1. Clean & Vacuum Your Home Regularly
If your home is rarely cleaned and you live with pets, you can not expect air purifiers to provide you with some relief from pet allergies. Cleaning your home to keep it allergen-free largely entails damp dusting, and wiping all walls and surfaces.
If you have an HVAC, you also need to ensure your ducts are clean and your HVAC filters are up to date. Additionally, you need to ensure chairs, upholstery, and floors are kept clean.

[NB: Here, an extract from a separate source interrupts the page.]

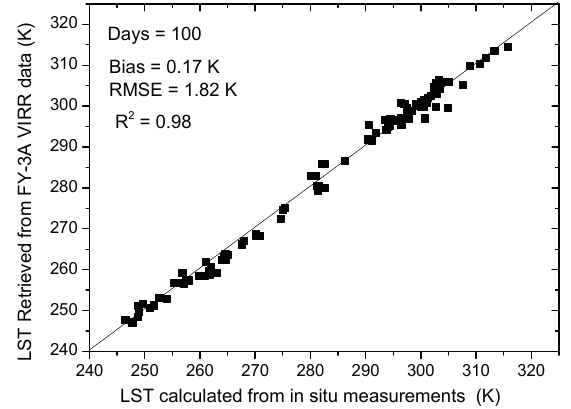
Figure 13. Comparison between the LSTs estimated using the proposed method and those calculated using in situ measurements for cloud-free conditions at the time of the FY-3A VIRR overpass during the experiment period at the Hailar site (R 2 is the square of the correlation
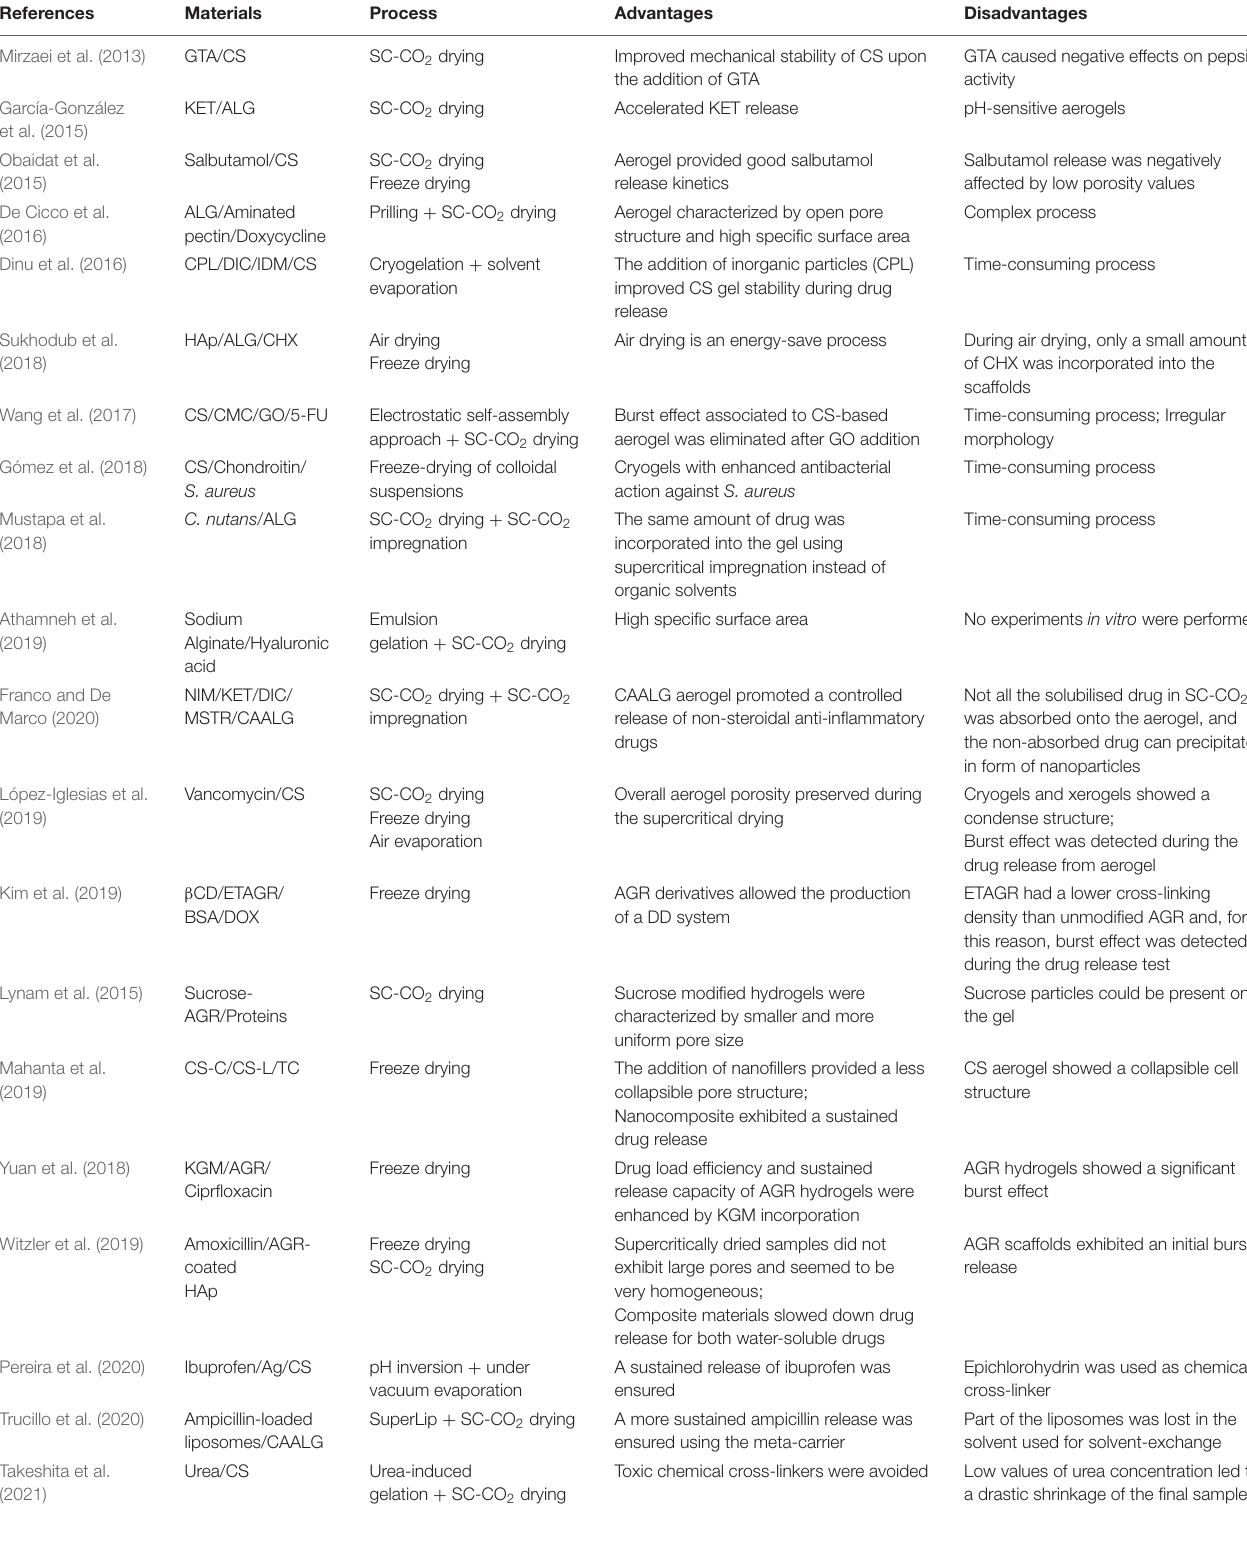
TABLE 1 | Gels of agarose, alginate and chitosan, applied in drug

To deal with allergies at this level it's advisable to use vacuum and steam cleaners.
If you are serious about keeping your floors clean, you can even look into getting a robot vacuum like the Ecovacs Deebot Ozmo T8. Such a vacuum cleaner will ensure your floor is kept clean 24/7 while you focus on more important things in your life.
2. Use Hypoallergenic Beddings and Upholstery
As your pet’s fur or dander commonly sticks onto surfaces around your home, an approach to minimize this is to use furniture, upholstery, and clothes made of hypoallergenic materials.
How this works is that hypoallergenic materials have surfaces woven together in such a way that pet allergens and allergens of any kind fail to adhere to them.
So if your dog, cat, or ferret jump on you your hypoallergenic bedding, their fur or dander will fall right off minimizing the chances of you coming into contact with them through your beddings and subsequently your incidence of pet allergies.
Combine this approach with an air purifier, you win against allergens on surfaces you often touch and against pet allergens in your air. It's also a good idea to avoid carpeted floors, which retain fur and dander.
To limit your contact with pet allergens through surfaces in your home, consider replacing your chairs with wooden or plastic ones, your carpet with a less polluting flooring , and getting rid of any unnecessary soft furnishings.
3. Train Your Pets & Create No Pet Zones
Another way to avoid pet allergens from getting trapped in common places like carpets, bedding, sofas, and clothes is to restrict where your pets can go in your home. You can train your pets to stay off the sofas and carpets around your home.
You can also create no-go zones for pets. Pets should definitely stay away from your bed and bedroom if you have pet allergies. If pet saliva gets your allergies going, you can train your cat or dog not to lick you.
4. Bath Your Pets Well
Bathing your pets properly is very important. You should not bathe your pets too often as this will dry their skin and they will shed more. Use lukewarm water and gentle pet shampoo so you don’t dry out your pet’s skin. You can actually get shampoos that minimize your pet’s shedding and dander and this will in turn minimize the volume of pet allergens in your home.
5. Get Pet Breeds That Shed The Least Fur
If you are battling with pet allergies with your current pet or you are planning to get a new pet and you know you have pet allergies, there are some allergy friendlier pet breeds out there.
With dogs, the breeds that shed less fur include terriers, poodles, and Schnauzers among others. With cats, Siberian, Siamese, Russian Blue, and Bengal cats come highly recommended.
6. Get Allergy Shots
Finally, if either you or your pet has allergies, you can both go for allergy shots. Allergy shots are formally called immunotherapy. Usually, you start by getting shots every 2 to 4 weeks then 4 to 5 months, and eventually every 3 to 5 years.
Now the thing is allergy shots do not work for everyone. Should they not work for you, my suggestion is if you cannot do away with pets, go for a pet like a turtle, fish, or reptile. Such pets are much less likely to cause allergies.
But the thing is, some people go through all of this and they still don’t get much relief from their allergies. These are usually the people who sadly have to find another home for their furry best friend.
If you insist on keeping furry and feathery pets, then to avoid and minimize allergies, I say do everything you can to adhere to the other measures I have recommended here in addition to using a reliable air purifier.